It works! 1

Finally! It’s been 532 days (or 1 year, 5 months and 24 days) since my very first post here, and today I have a real, working machine, able to run programs and perform useful computations. Last night my CPU successfully executed the fibonacci program from this post from May (all homebrew CPU guys run fibonacci, right?). The code snippet calculates the fibonacci(10) function, stores the result in A register and then halts. Here’s its source, along with hand assembled binary codes:

_start: 

; setup stack
    ld a, 0x5000         ; 21 05 00
    mov sp, a            ; 0a 

; compute fibonacci(10)
    ld a, 1              ; 22 01
    ld x, 0              ; 2b 00
    ld y, 9              ; 34 09
fibo:
    push a               ; 10
    add a, x             ; 6f
    pop x                ; 17
    dec y                ; e9
    jnz fibo             ; dc ff f9 

    halt                 ; 01

The code uses stack, CPU arithmetics and conditional jump. After last loop run, the A register should hold a decimal value 55 (hexadecimal 0x37). The photo below shows my yesterday’s setup. You can see the three boards that make up the computer (CPU core, CPU ALU and memory) connected to the logic analyzer, and powered by an old AT power supply (by the way – I have a new, larger desk):

Most important, however, is what the HP 1631D logic analyzer displayed:

It shows a trace of a DBUS (data bus) and the ABUS (this is in fact the ALUBUS). After 128 clock cycles from reset, and just before a fetch of opcode 0x17, there is a value 0x0037 on the ALUBUS, an expected result of the ADD A, X instruction, and the correct value of the 10th number in the fibonacci sequence. Around cycle 135, the machine goes to a halt (opcode 0x01). Not bad, huh?

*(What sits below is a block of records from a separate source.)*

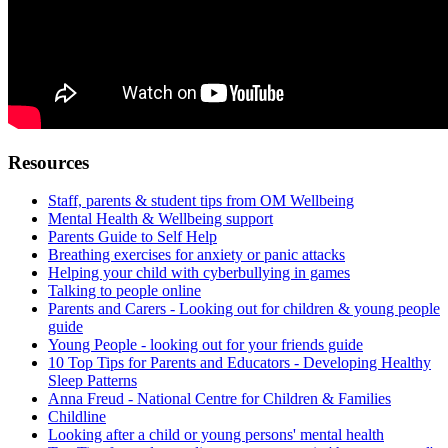
Resources
Staff, parents & student tips from OM Wellbeing
Mental Health & Wellbeing support
Parents Guide to Self Help
Breathing exercises for anxiety or panic attacks
Helping your child with cyberbullying in games
Talking to people online
Parents and Carers - Looking out for children & young people
guide
Young People - looking out for your friends guide
10 Top Tips for Parents and Educators - Developing Healthy
Sleep Patterns
Anna Freud - National Centre for Children & Families
Childline
Looking after a child or young persons' mental health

Now that I had a working machine, I tried speeding it up a little. During construction I was running an unimpressive 460.8kHz, so I reached for  faster oscillators to plug them into the core CPU board and see what happens. First, I used an 8.192MHz oscillator. The machine ran correctly at 1/4 of this, so precisely at 2.048MHz. Then, I took even faster 16.384MHz (internal CPU speed of 4.096MHz in this case). It worked fine, too! I don’t have any higher frequency oscillators to see where’s the limit but regardless of it, I was impressed that the CPU can do >4MHz. And all that with a slow ALU (I haven’t yet populated the board with a lookahead carry generator) and only LS-type TTL chips. Ok, I know there is currently no bottleneck, like a slow device or something, but I am very pleased with the experiment.

So, what am I up to now? I have outlined a list of short term tasks to work on:

• Rebuild the MDR using four 74LS374s as described in the previous post (I have made up my mind)
• Populate and test with 74LS182 carry lookahead
• Provide bus-hold circuits where necessary (I will post on this subject soon, this problem seems quite important)
• Run the entire test suite I used with the machine simulator to comprehensively check for any further bugs
• Publish the updated schematics, microcode and whatever gets modified on the way
• Think of I/O boards to make the computer more interactive (my minimum is an LCD display, UARTs, keyboard interface and possibly a rudimentary IDE controller)
• Build the I/O boards

And, just as a reminder, the long term goals:

• Build a programmer toolchain – port some existing GNU compiler (LCC?), rewrite the assembler, write a linker.
• Write an OS, or port an existing OS (Minix?)
• Build a video card
• Build everything on a set of 160x100mm euroboards and populate in a neat 19-inch rack enclosure (see here)
• Connect the entire thing to the internet and make it serve a website about itself

Looks like there’s still a long and interesting journey. This boot was a significant milestone, though.